« On ne voit que ça les nuages, expression de vie, peut-être de toute vie », « Le paysage, c’est l’étendue de ce qui se tient sous notre regard. Pour les non-voyants c’est ce qui se trouve sous l’étendue de tous les autres sens »… Dans le paysage de l’île d’Aix, nous irons à la rencontre de huit citations de Gilles Clément et de son nouvel abécédaire.
Un abécédaire insulaire imaginé à partir du vocabulaire propre aux singularités de l’île, élaboré avec le concours des habitants de la lettre A comme : « Ailleurs, point de débarquement sur l’île. Ici est ailleurs » …à la lettre Z : « Zostères, algues vertes dont les laisses forment le varech », en passant par D : « Digue, construction offerte aux éléments naturels. Digue dingue : mur opposé aux mouvements de la mer », ou encore N : « Napoléon, jardinier intermittent capable de greffer un frêne sur un orme ».
Dans le Fort Liédot, le regard de Gilles Clément prend en considération l’île d’Aix dans sa totalité à travers une cartographie sensible des espaces tant terrestres que marins constituée de cinq cartes. Ces cartes contribuant au développement d’une pédagogie de valorisation des espaces livrés à eux-mêmes comme partie prenante du jardin-paradis… planétaire.

================================

Consigne: D'après le texte sur l'abécédaire de l'île d'Aix, de combien de cartes se compose la cartographie sensible présentée dans le Fort Liédot ?

Enregistrements du corpus:
================================

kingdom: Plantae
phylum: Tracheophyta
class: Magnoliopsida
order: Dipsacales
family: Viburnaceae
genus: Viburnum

================================

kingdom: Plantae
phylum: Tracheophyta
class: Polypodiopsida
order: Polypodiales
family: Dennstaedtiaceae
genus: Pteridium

================================

Résultat: Elle se compose de cinq cartes.